## BEGIN SUPPLIED PASSAGE

10 years on – How local authorities stepped up to the challenge of making a more resilient city
This summer will mark ten years from the 7/7 London Bombings. Ask any Londoner where they were that day and they can tell you. I was evacuated from Moorgate Station ‘due to a major incident’ which turned out to be the worst terrorist attack in the city in living memory. London’s emergency responders did an excellent job that day, surpassed only by the fortitude of Londoners themselves as they came to terms with what had happened. The fact that London remained a proudly cohesive city is a source of strength for the future.
For emergency responders, along with the pride at the professionalism and dedication of so many staff, came many lessons. My contribution was to lead the work to rethink how best to support people affected directly by terrorist attacks and other major incidents.
In 2005 there was a draft plan that most organisations were unaware of, and little or no training for staff providing care and support. Today, we have much better coordination between local authorities, the NHS, police and voluntary sector. We also have a much better understanding of the journeys of recovery people take, as they come to terms with trauma, injury, and bereavement and loss. That allows us to develop a more flexible and appropriate response, which puts the needs of people first and helps people get back a sense of control over their lives.
A decade of work on local authorities’ response to emergencies
That’s just one example of the work that has gone on over the past decade – similar stories of learning and improving could be told in many other areas of resilience work. London is rightly seen as leading the world in its readiness for major emergencies; delegations come from across Europe and from as far afield as China to learn from our work.
Sometimes, I sense that they hope I will show them some amazing piece of technology or a gleaming control room.
Our message is much more about agencies working closely together: planning, training and exercising.
But from the point of view of local authorities, the key thing to get right is the relationship with communities.
The shocking attacks in Paris left many people with very genuine concerns. I am sure other organisations will have asked themselves the same questions we did: if something like this was to happen here, could we lock down our buildings quickly and do as much as possible to protect our customers and staff? When you have leisure centres, libraries and dozens of schools as well as your main offices to worry about, this is no small undertaking.
Vigilance vs reassurance
Overall, local authorities want to strike the right note between appealing for vigilance and providing reassurance. Sometimes those messages might seem to contradict each other: if you warn people to be vigilant, do you risk heightening their fears? The last thing we want is for people to live their lives in fear.

## END SUPPLIED PASSAGE

SHORT EXERCISE
Continue the piece on London's emergency resilience from its final sentence above, in the same voice.

## BEGIN RECORDS SUPPLIED

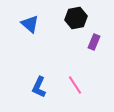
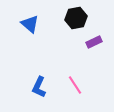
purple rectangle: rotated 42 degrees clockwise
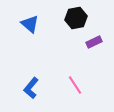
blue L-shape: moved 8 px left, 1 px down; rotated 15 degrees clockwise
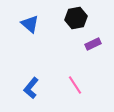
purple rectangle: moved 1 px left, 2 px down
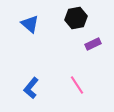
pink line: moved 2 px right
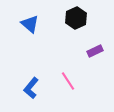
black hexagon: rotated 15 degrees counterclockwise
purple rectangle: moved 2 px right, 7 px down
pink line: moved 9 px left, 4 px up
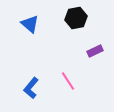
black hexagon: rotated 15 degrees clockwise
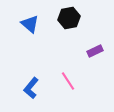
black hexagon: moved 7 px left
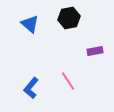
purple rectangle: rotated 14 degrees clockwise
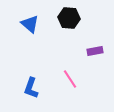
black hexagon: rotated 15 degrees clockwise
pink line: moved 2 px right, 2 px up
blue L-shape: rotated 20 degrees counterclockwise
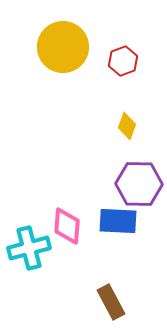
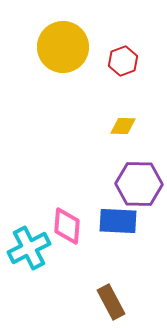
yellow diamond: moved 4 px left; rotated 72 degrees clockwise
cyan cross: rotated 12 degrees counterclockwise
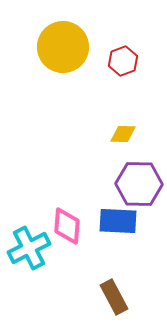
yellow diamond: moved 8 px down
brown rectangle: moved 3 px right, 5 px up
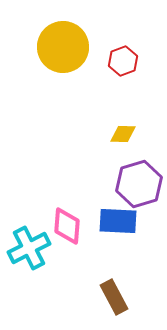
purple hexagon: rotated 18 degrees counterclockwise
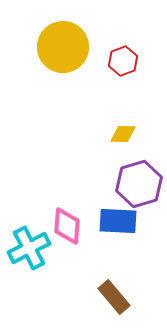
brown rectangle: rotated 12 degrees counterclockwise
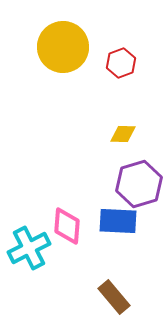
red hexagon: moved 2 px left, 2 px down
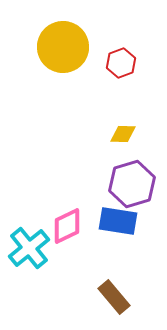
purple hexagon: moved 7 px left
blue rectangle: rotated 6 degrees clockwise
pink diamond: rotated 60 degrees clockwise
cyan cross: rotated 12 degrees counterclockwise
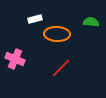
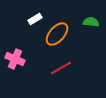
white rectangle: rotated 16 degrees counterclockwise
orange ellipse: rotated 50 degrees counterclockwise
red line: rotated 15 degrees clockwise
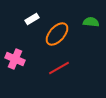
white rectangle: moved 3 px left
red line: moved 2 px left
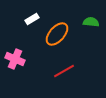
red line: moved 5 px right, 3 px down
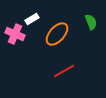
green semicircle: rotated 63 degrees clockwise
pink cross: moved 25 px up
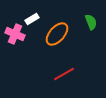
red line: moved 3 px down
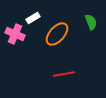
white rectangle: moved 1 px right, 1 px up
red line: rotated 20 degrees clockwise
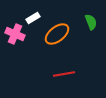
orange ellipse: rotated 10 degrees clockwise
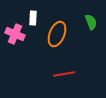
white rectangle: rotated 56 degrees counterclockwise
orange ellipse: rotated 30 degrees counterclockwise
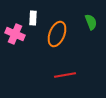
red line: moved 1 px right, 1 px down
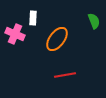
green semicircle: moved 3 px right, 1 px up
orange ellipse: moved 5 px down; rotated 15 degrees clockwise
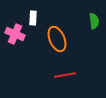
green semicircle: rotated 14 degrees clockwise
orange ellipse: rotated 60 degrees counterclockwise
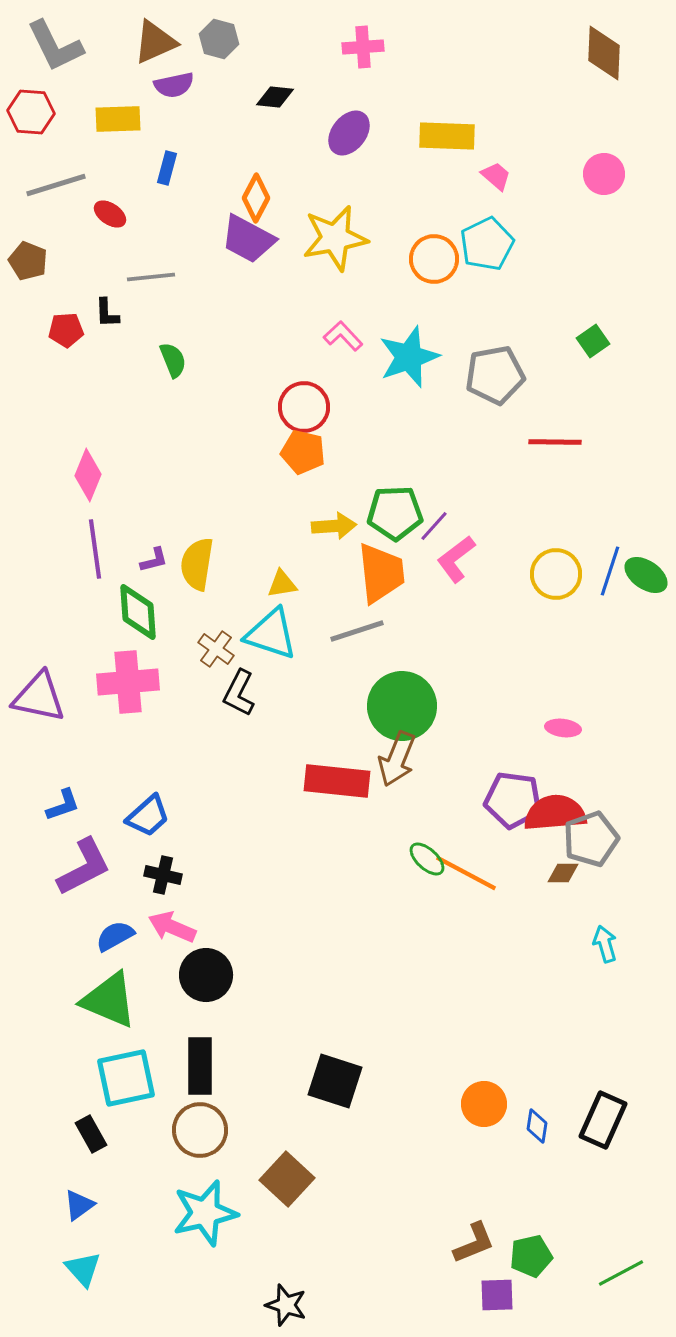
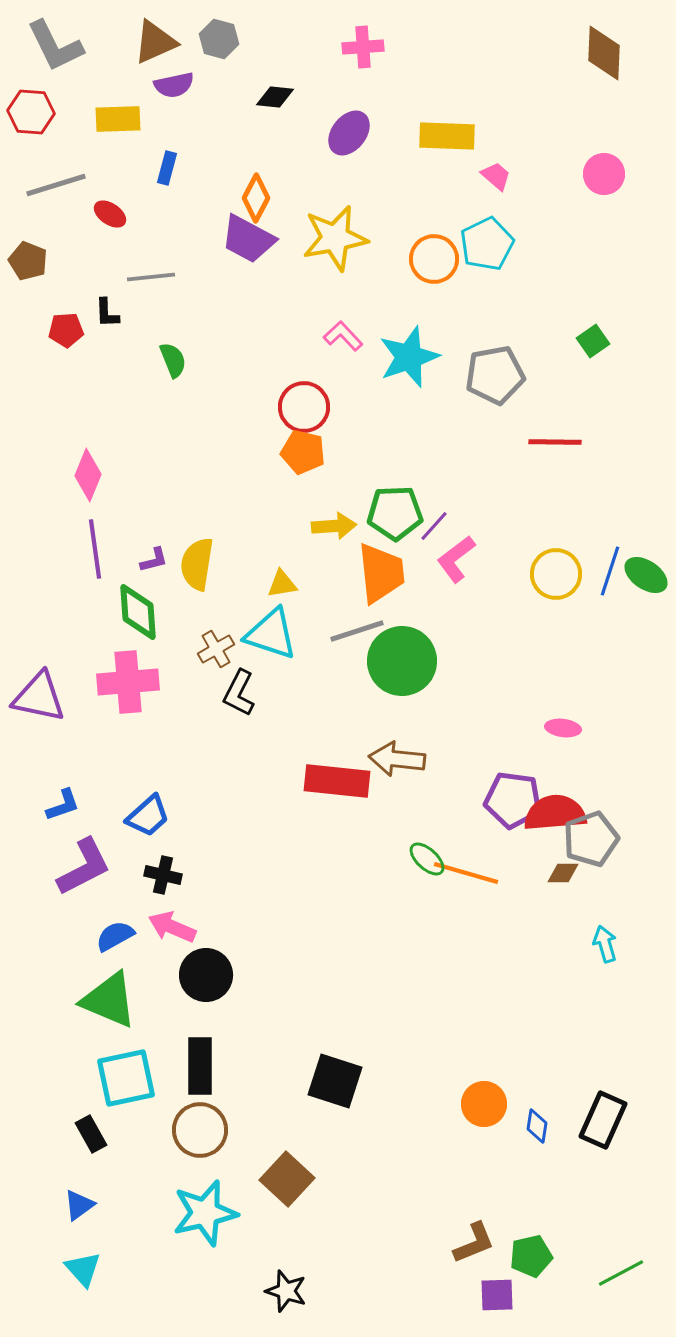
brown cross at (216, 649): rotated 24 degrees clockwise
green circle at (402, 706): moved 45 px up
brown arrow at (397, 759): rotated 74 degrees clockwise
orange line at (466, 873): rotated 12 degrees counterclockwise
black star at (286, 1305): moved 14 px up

## END RECORDS SUPPLIED

ANSWER TO THE EXERCISE
Of course, there is no perfect answer and people receive messages according to their own beliefs and experiences. What people hear may not be what you meant to say.
In Haringey, we have found that bringing people together to discuss these issues is often the best approach: good ideas rise to the surface, and dialogue overcomes isolation. We know our communities are keen to support each other, but one message we frequently hear is: please don’t just talk to us when there is a security incident.
That’s why we have taken a broader approach. Conversations about radicalisation are part of wider discussions about community needs: health, education and training, and supporting businesses are all equally important. Our engagement work involves broad conversations, focusing on what communities can do for themselves and building links and relationships that will help them thrive.
Ensuring that self-sufficiency doesn’t lead to isolation and disconnection is crucial, as is mutual trust. Working with the police to share intelligence about threat situations is, of course, a crucial part of the equation, and local authorities are able to do this work precisely because of our local knowledge and close connections with communities.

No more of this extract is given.